- **TEKS YANG DIBERIKAN**
Para pengusaha daycare juga jitu dalam membidik pasar dengan menempatkannya di pusat-pusat perkantoran, atau tempat bekerja kaum ibu lainnya. Keberadaan daycare ini bagi sebagian ibu dianggap sebagai ‘solusi pengganti’ dalam pengasuhan dan pendidikan anak-anak. Dengan asumsi jika dengan pengasuh, anak cenderung tergantung, biasa dilayani dan kurang berkembang intelektualnya karena rendahnya stimulasi yang didapat. Namun di daycare tumbuh kembang anak bisa lebih diperhatikan sesuai dengan metode pembelajaran yang diberikan, bagi keluarga dengan taraf ekonomi menengah ke atas daycare ini menjadi pilihan dengan harapan dapat memberikan yang terbaik bagi pendidikan anak.

- **DATA YANG DISEDIAKAN**
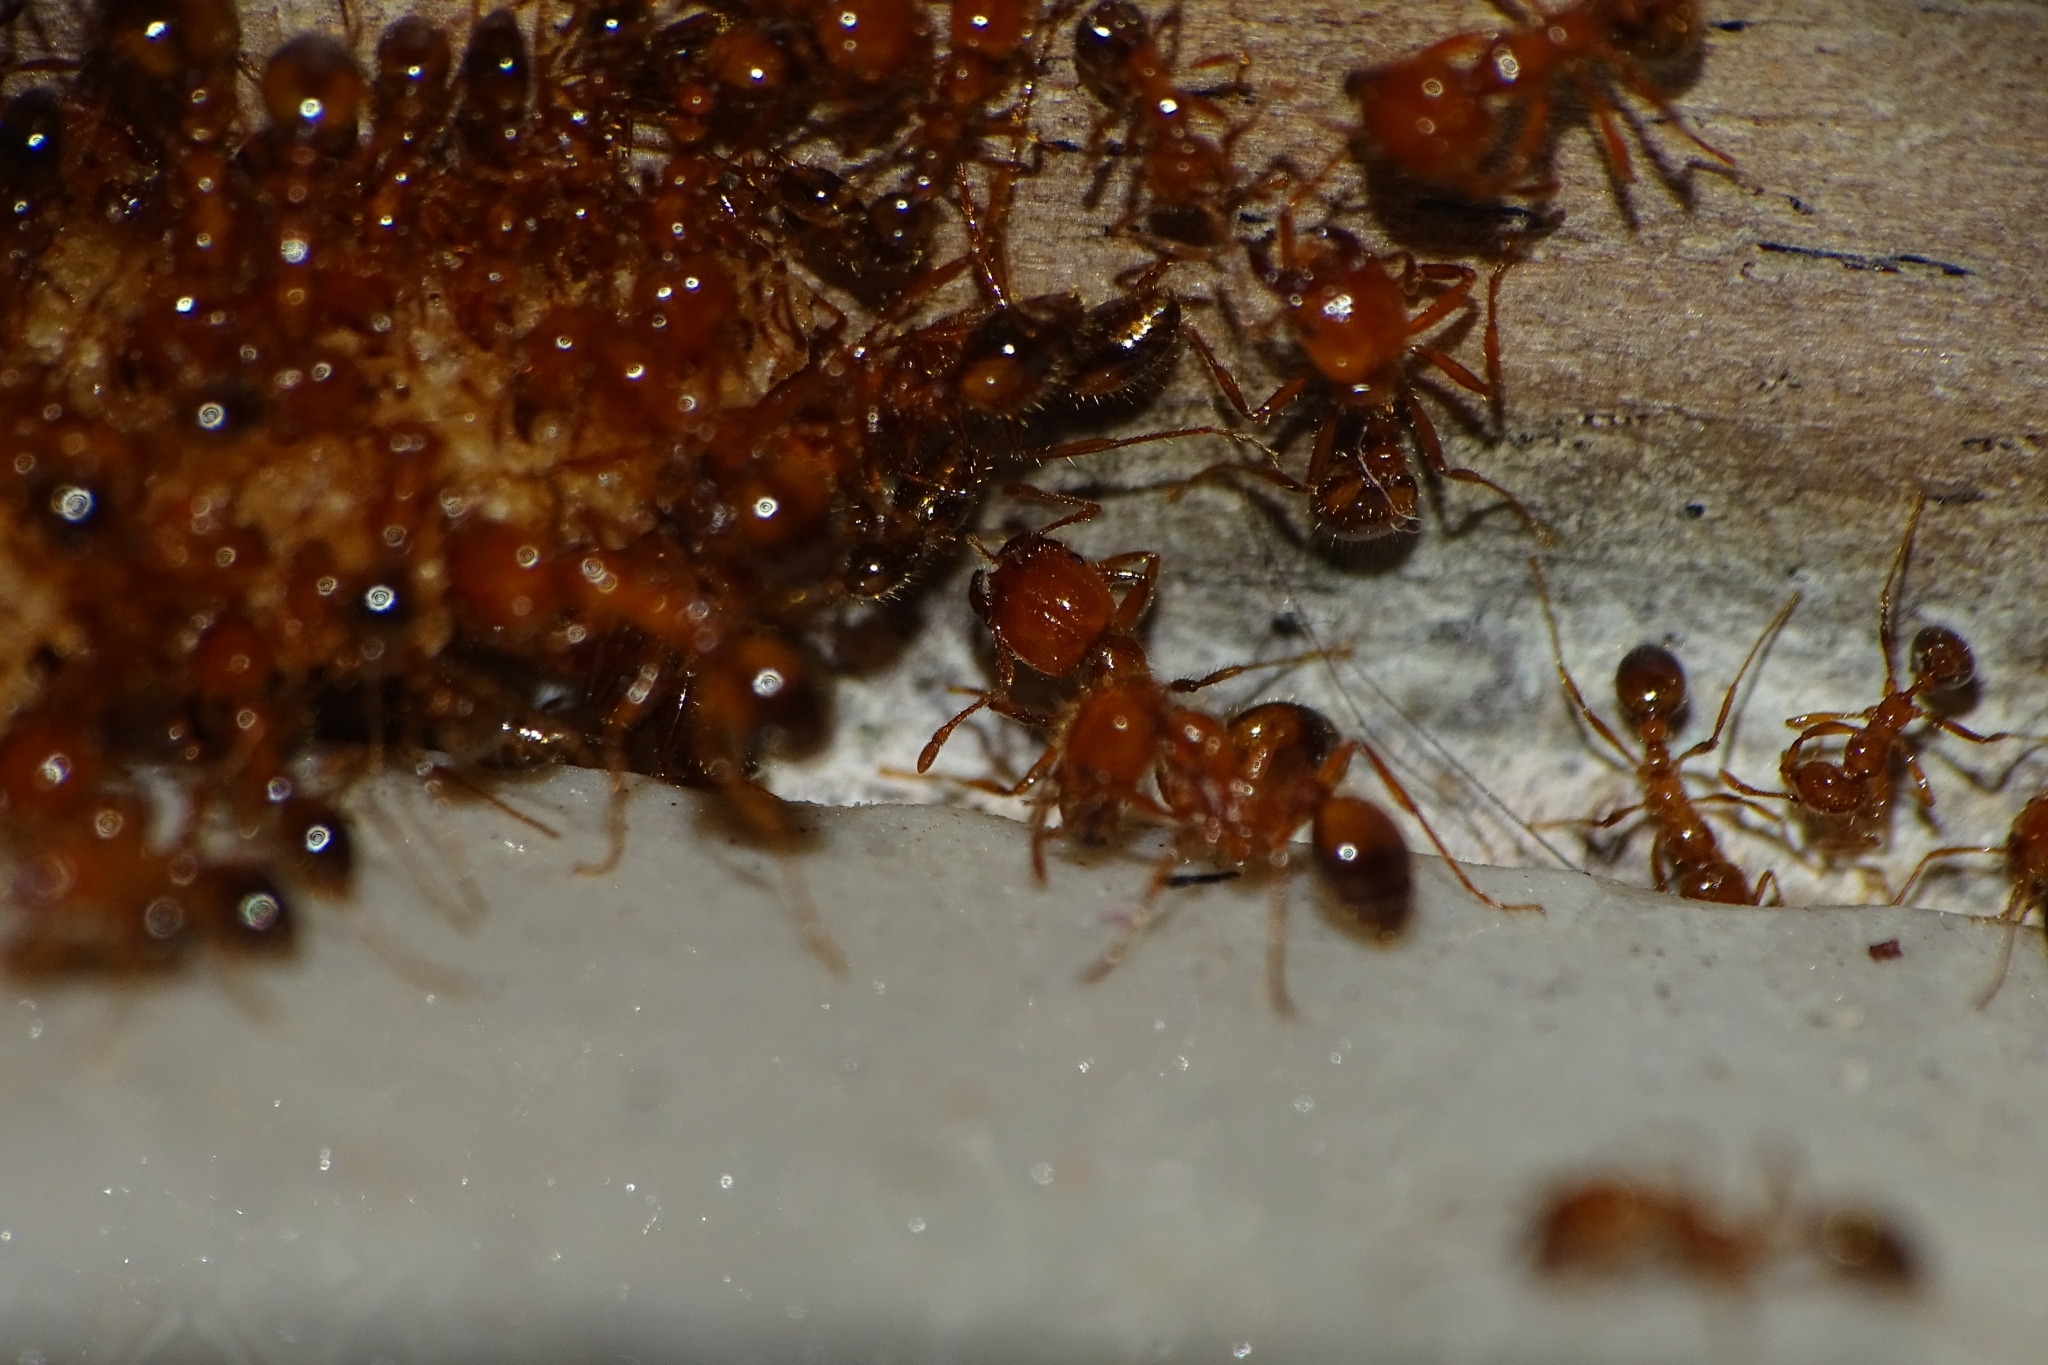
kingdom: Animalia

- **PETUNJUK**
Salin tanpa perubahan bagian teks tentang daycare, mulai dari "Para pengusaha daycare" dan terus hingga "bagi pendidikan anak.".

- **HASIL TUGAS**
Para pengusaha daycare juga jitu dalam membidik pasar dengan menempatkannya di pusat-pusat perkantoran, atau tempat bekerja kaum ibu lainnya. Keberadaan daycare ini bagi sebagian ibu dianggap sebagai ‘solusi pengganti’ dalam pengasuhan dan pendidikan anak-anak. Dengan asumsi jika dengan pengasuh, anak cenderung tergantung, biasa dilayani dan kurang berkembang intelektualnya karena rendahnya stimulasi yang didapat. Namun di daycare tumbuh kembang anak bisa lebih diperhatikan sesuai dengan metode pembelajaran yang diberikan, bagi keluarga dengan taraf ekonomi menengah ke atas daycare ini menjadi pilihan dengan harapan dapat memberikan yang terbaik bagi pendidikan anak.